And what you'll see is -- going to click through this quickly, is actually the ability to configure these guardrails against many of the different types of risks we are talking about. So here I can look at harmful content coming in at the input, I can look for different types of jailbreak and prompt injection attacks that are coming in, I can configure my system to also address different types of places where the system has made a mistake on the output. So for example, it might also make a mistake here and produce harmful content; or it might produce protected materials, potentially copyright text or code.
And this is the groundedness one I just showed you. So I can turn this on and have it choose to annotate my outputs to actually address any of these groundedness risks that we're seeing in practice. And the nice thing about this is you can go and configure this for your application, because each application is different, and so the risks that you see emerging as well as the settings that are going to be appropriate for your context are going to vary.
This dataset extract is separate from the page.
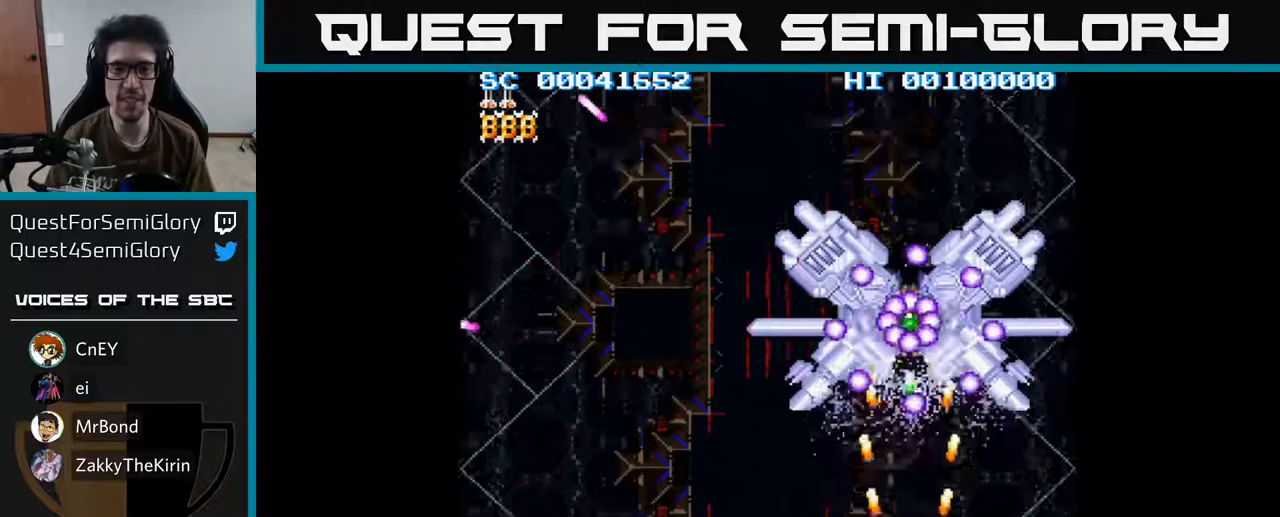
{"buttons": ["A"], "left_stick": "center", "right_stick": "center", "events": [[33, "A", "up"], [117, "A", "down"], [167, "DPAD_DOWN", "down"], [200, "A", "up"], [300, "A", "down"], [317, "DPAD_LEFT", "down"], [333, "DPAD_DOWN", "up"], [367, "A", "up"], [450, "A", "down"], [483, "DPAD_LEFT", "up"]]}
But we want to make it easy for you to use this. So we've actually already built it directly in. So if I go to the "playground" here, I can show you this working in action.
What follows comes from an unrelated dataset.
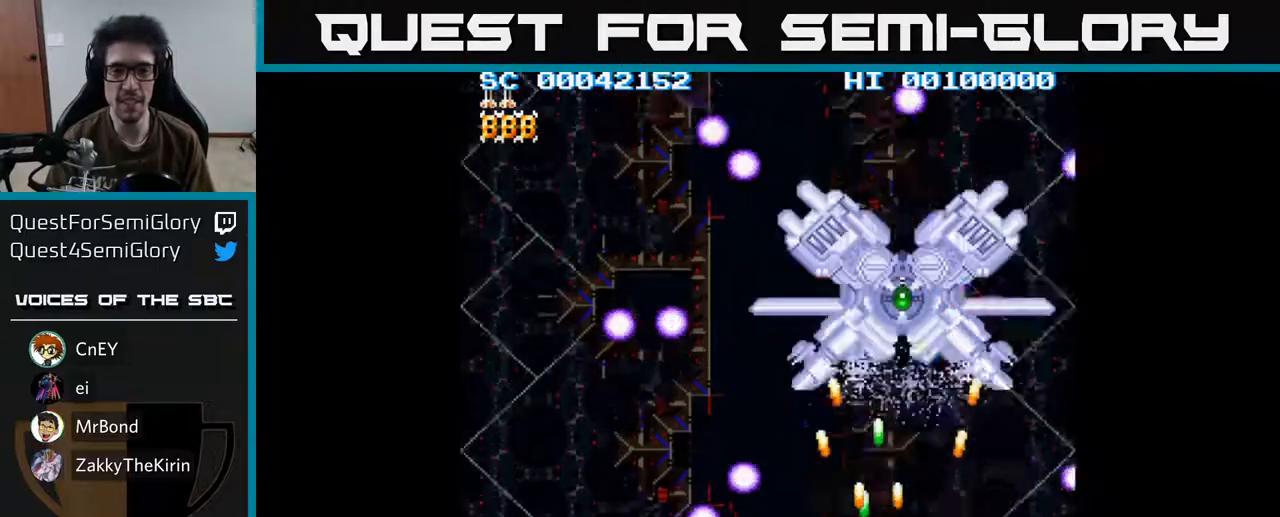
{"buttons": ["DPAD_UP"], "left_stick": "center", "right_stick": "center", "events": [[17, "DPAD_UP", "down"], [33, "A", "up"], [117, "A", "down"], [200, "A", "up"], [300, "A", "down"], [350, "A", "up"], [433, "A", "down"], [500, "A", "up"]]}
And I probably should have cleared this chat history. You can see it works, it's great. But I'm just going to do this again.
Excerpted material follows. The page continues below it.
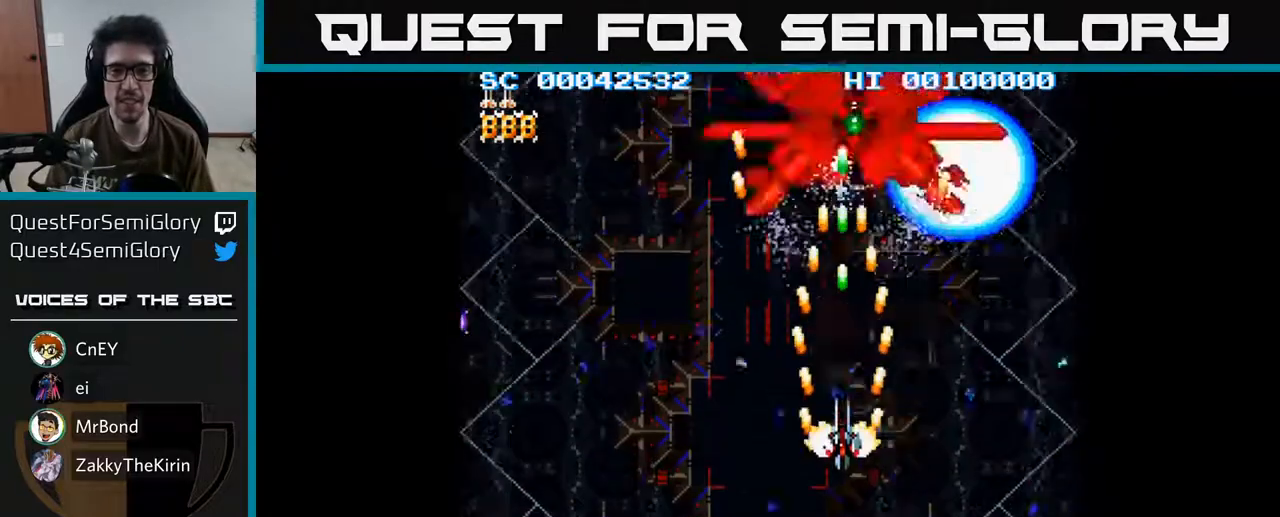
{"buttons": ["A", "DPAD_DOWN"], "left_stick": "center", "right_stick": "center", "events": [[67, "A", "down"], [133, "A", "up"], [200, "A", "down"], [217, "DPAD_UP", "up"], [267, "A", "up"], [333, "A", "down"], [383, "DPAD_DOWN", "down"], [400, "A", "up"], [483, "A", "down"]]}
I don't have all of these jailbreaks memorized. But if I paste this here, you'll see that the system immediately flags this as a jailbreak-type attack, and blocks it before it even gets to the model. So you have this defense in depth happening.
So you don't have to worry about the model getting confused and making a mistake. So that is our quick demo. Given the time, I'm going to switch back here and talk about a couple more things that I think are really important.
So as I mentioned, you don't want to just have guardrails, you want to know that they're working, and so it's really important that you evaluate your system. And I'm excited to say that, coming soon, we're going to have new risk and safety evaluations specifically for images. We released text before; I hope you're all using it.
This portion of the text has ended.